[本文抜粋]
☆ ☆ ☆ ☆ ☆ ☆ ☆

ZUUMA|直感投資と戯言

直感投資家。チャートも見ますが時事ネタ等から直感で動くスタイルです。記事は話半分以下でお読みください。キングダムの考察はnoteで更新中。https://note.com/kazugaga

分析|Fortune Global 500(2022)

今日は、フォーチュン・グローバル500について少し分析してみます。

 

フォーチュン・グローバル500(以下FG500)は、フォーチュン誌が毎年1回発表している、世界中の会社を対象とした総収益ランキングです。興味がある方は、オフィシャル・サイトから有料でリストが購入できます。

 

前回、新つみたてNISAで何をチョイスするかという記事を書きました。こちらの続き的な感じでお読みください。

☆ ☆ ☆ ☆ ☆ ☆ ☆

[提供資料]

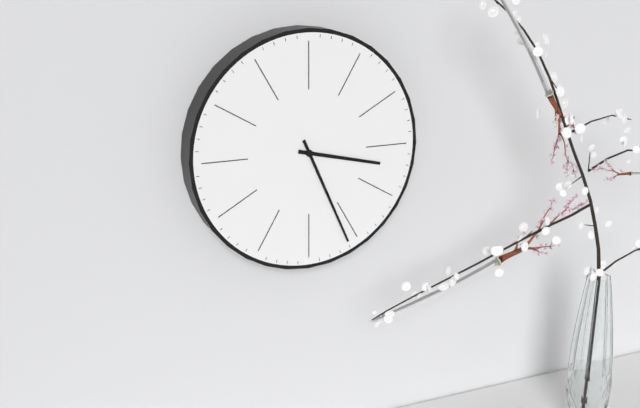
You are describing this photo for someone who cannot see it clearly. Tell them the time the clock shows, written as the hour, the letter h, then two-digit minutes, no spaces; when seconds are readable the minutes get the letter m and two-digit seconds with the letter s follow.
3h26
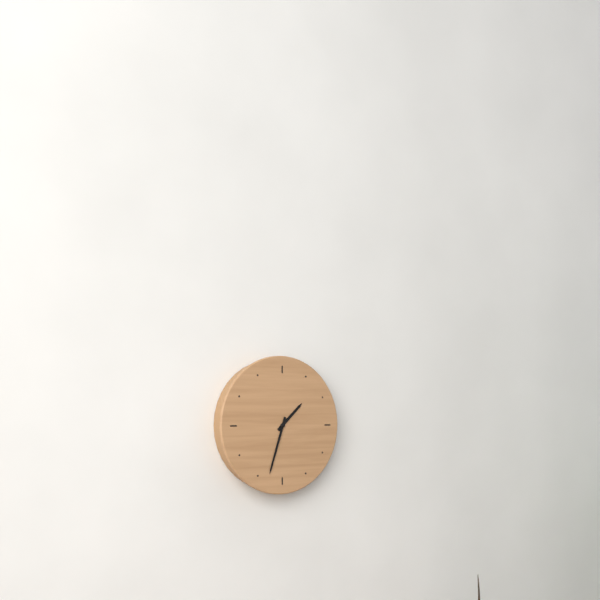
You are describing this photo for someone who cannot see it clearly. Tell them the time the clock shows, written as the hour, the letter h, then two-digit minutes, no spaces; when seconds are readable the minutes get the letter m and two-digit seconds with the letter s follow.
1h33
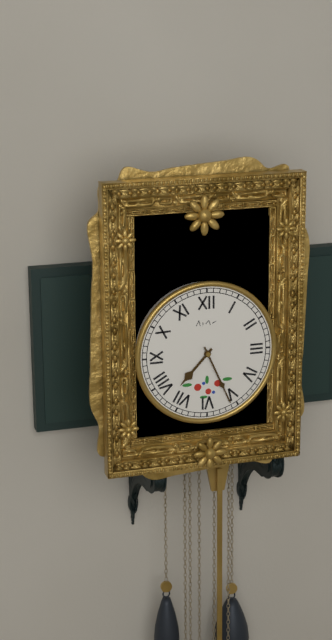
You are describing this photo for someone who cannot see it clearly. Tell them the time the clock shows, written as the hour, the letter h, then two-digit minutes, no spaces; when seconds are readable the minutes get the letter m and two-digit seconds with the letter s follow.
7h26
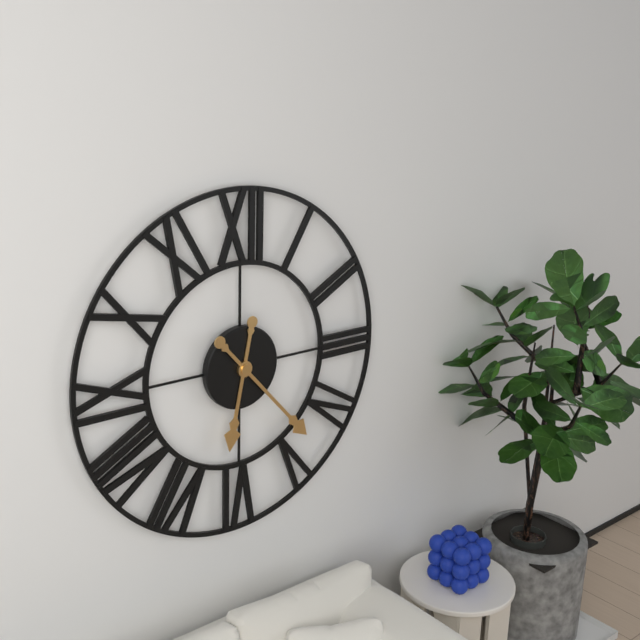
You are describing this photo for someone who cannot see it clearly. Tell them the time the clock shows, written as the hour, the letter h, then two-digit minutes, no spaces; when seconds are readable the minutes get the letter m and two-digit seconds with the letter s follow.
6h23
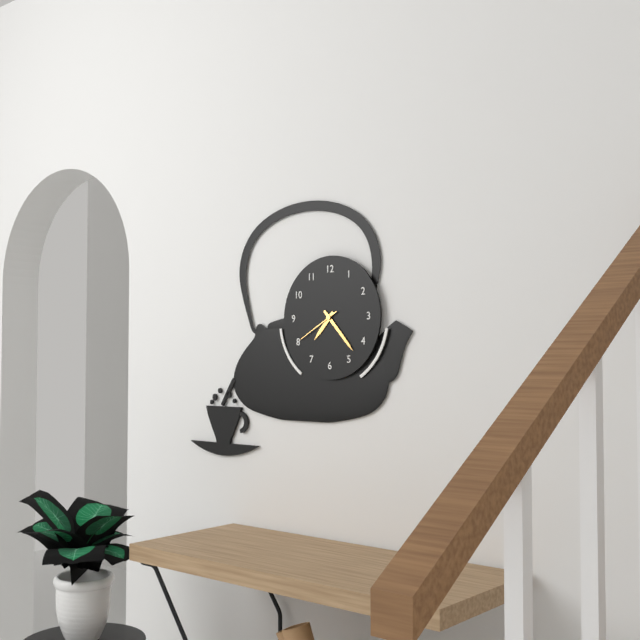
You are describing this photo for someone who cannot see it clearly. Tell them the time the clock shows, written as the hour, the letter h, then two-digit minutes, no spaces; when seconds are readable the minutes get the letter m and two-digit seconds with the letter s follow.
7h23
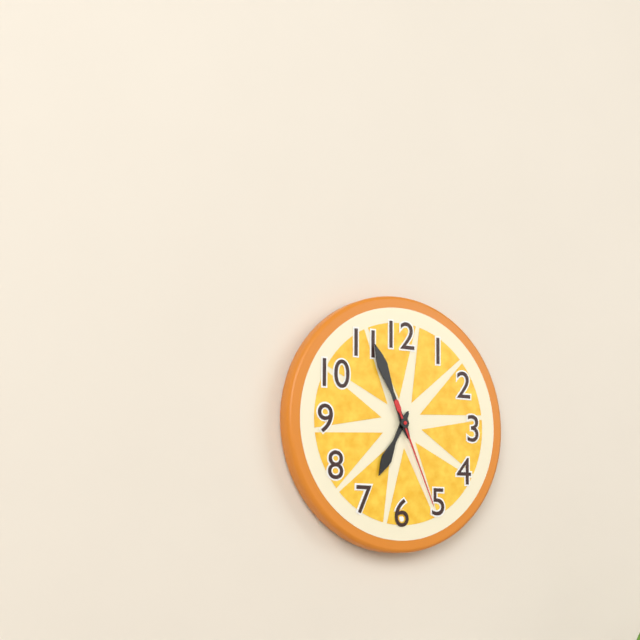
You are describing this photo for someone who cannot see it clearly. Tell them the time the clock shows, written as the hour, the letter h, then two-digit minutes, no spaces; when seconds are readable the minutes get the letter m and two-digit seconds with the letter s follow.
6h56m26s
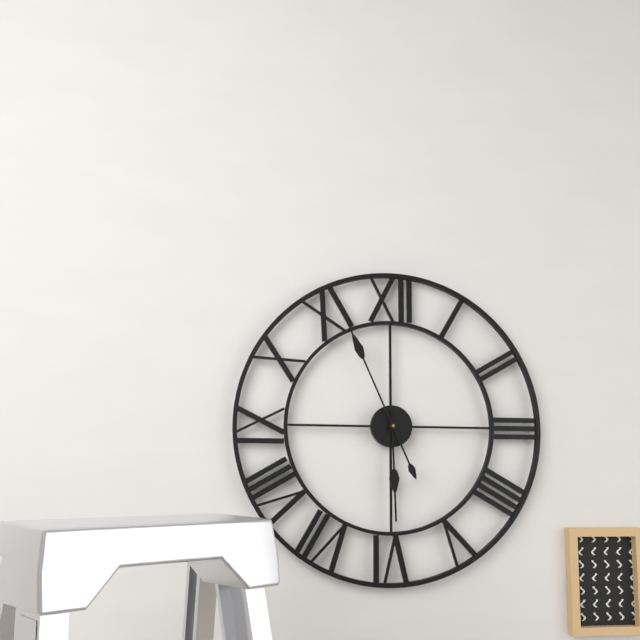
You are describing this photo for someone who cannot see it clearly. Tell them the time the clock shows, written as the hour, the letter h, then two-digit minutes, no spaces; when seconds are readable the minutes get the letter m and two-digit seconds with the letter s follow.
5h56
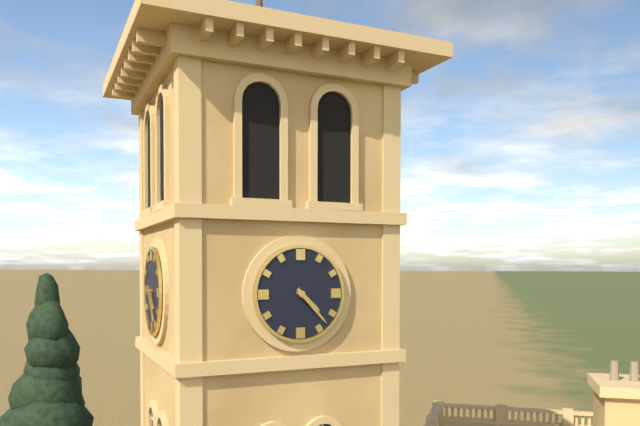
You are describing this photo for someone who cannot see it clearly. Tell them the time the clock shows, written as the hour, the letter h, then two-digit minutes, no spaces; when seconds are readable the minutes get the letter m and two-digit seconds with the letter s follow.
4h23
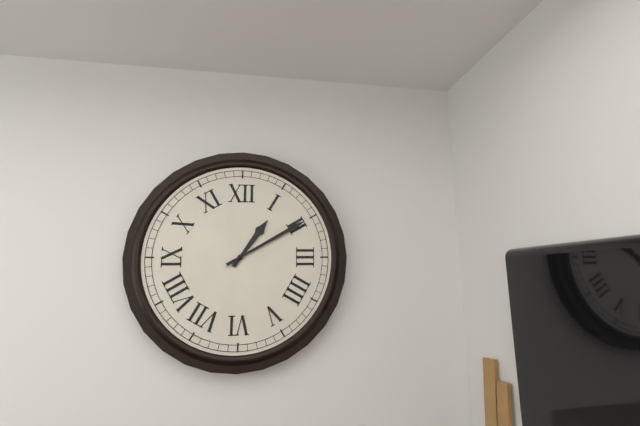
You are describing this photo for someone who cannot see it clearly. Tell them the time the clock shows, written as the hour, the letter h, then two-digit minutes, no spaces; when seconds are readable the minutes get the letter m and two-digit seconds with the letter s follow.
1h10
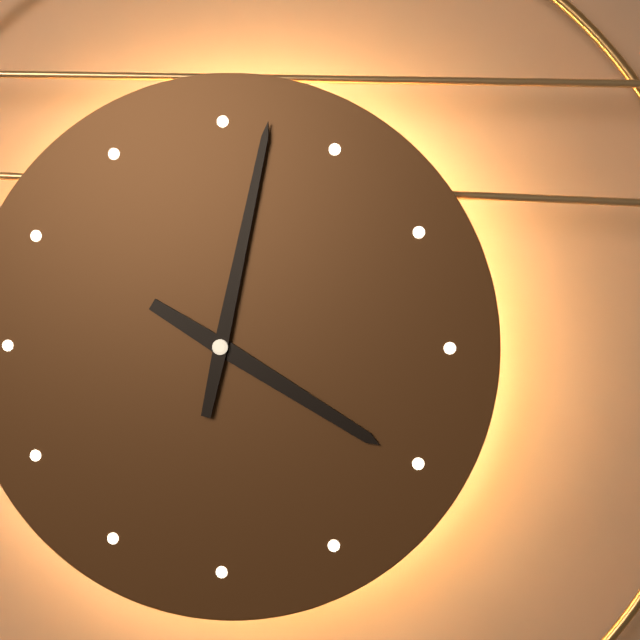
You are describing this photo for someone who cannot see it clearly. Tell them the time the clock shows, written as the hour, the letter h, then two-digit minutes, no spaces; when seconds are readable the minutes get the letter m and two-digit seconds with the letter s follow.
4h02
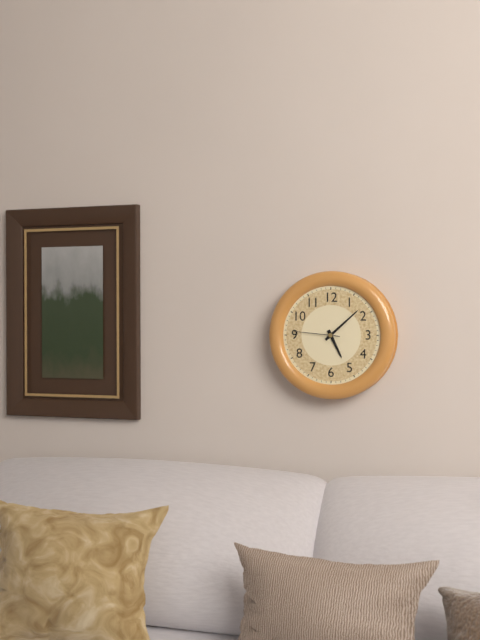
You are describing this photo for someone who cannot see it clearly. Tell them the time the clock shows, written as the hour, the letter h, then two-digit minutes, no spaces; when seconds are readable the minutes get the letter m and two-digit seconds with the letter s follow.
5h08
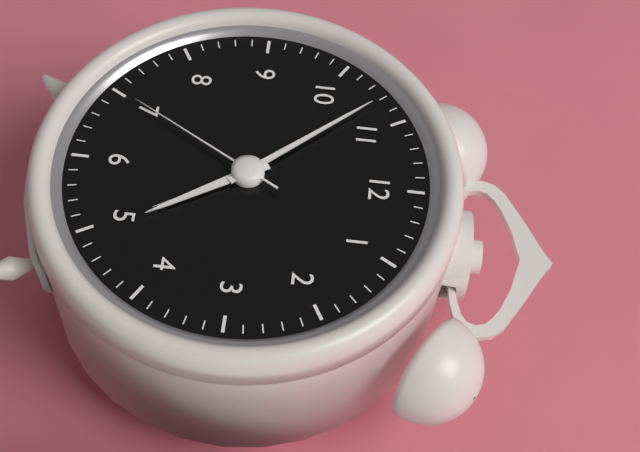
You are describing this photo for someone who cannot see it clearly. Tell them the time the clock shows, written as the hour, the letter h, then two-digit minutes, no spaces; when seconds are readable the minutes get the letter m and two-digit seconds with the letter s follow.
4h53m35s
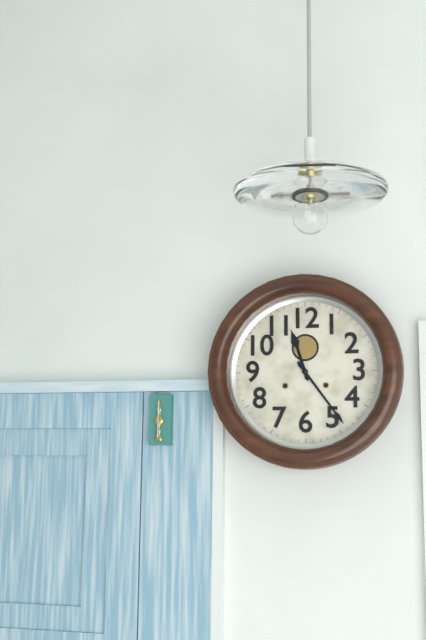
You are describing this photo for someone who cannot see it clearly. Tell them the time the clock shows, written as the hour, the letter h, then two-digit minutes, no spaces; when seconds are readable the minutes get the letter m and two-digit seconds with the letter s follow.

☆ ☆ ☆ ☆ ☆ ☆ ☆

[取り組む課題] 本文抜粋を、「直感投資家。チャートも見ます」を含む語句から書き始め、「き的な感じでお読みください。」まで書いたところで止めて、一字一句そのまま書き写してもらえますか？

[正しい結果]
直感投資家。チャートも見ますが時事ネタ等から直感で動くスタイルです。記事は話半分以下でお読みください。キングダムの考察はnoteで更新中。https://note.com/kazugaga

分析|Fortune Global 500(2022)

今日は、フォーチュン・グローバル500について少し分析してみます。

 

フォーチュン・グローバル500(以下FG500)は、フォーチュン誌が毎年1回発表している、世界中の会社を対象とした総収益ランキングです。興味がある方は、オフィシャル・サイトから有料でリストが購入できます。

 

前回、新つみたてNISAで何をチョイスするかという記事を書きました。こちらの続き的な感じでお読みください。